● Deine Aufgabe: Schreib den Text aus dem ganzen Material unten Zeile für Zeile genau ab und lass die Bilder dabei weg.

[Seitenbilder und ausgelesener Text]
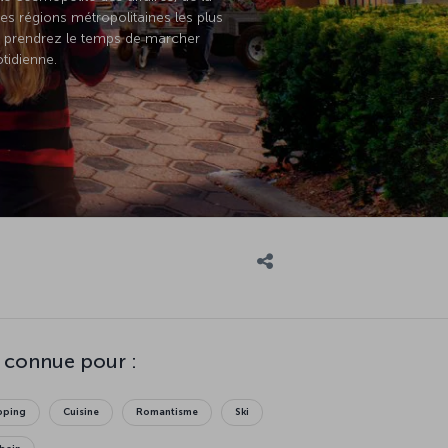
des régions métropolitaines les plus
us prendrez le temps de marcher
tidienne.
 connue pour :
opping
Cuisine
Romantisme
Ski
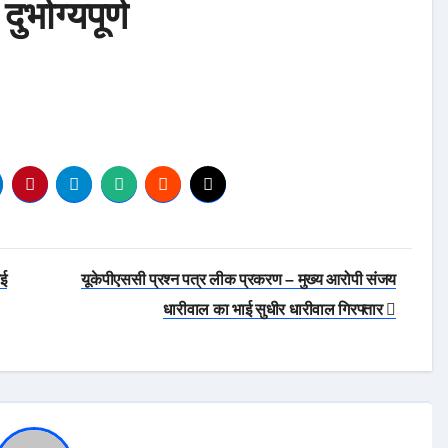
्भाग्यपूर्ण
गई
यूकेपीएससी प्रश्न पत्र लीक प्रकरण – मुख्य आरोपी संजय
धारीवाल का भाई सुधीर धारीवाल गिरफ्तार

● Ergebnis:
des régions métropolitaines les plus
us prendrez le temps de marcher
tidienne.
 connue pour :
opping
Cuisine
Romantisme
Ski
्भाग्यपूर्ण
गई
यूकेपीएससी प्रश्न पत्र लीक प्रकरण – मुख्य आरोपी संजय
धारीवाल का भाई सुधीर धारीवाल गिरफ्तार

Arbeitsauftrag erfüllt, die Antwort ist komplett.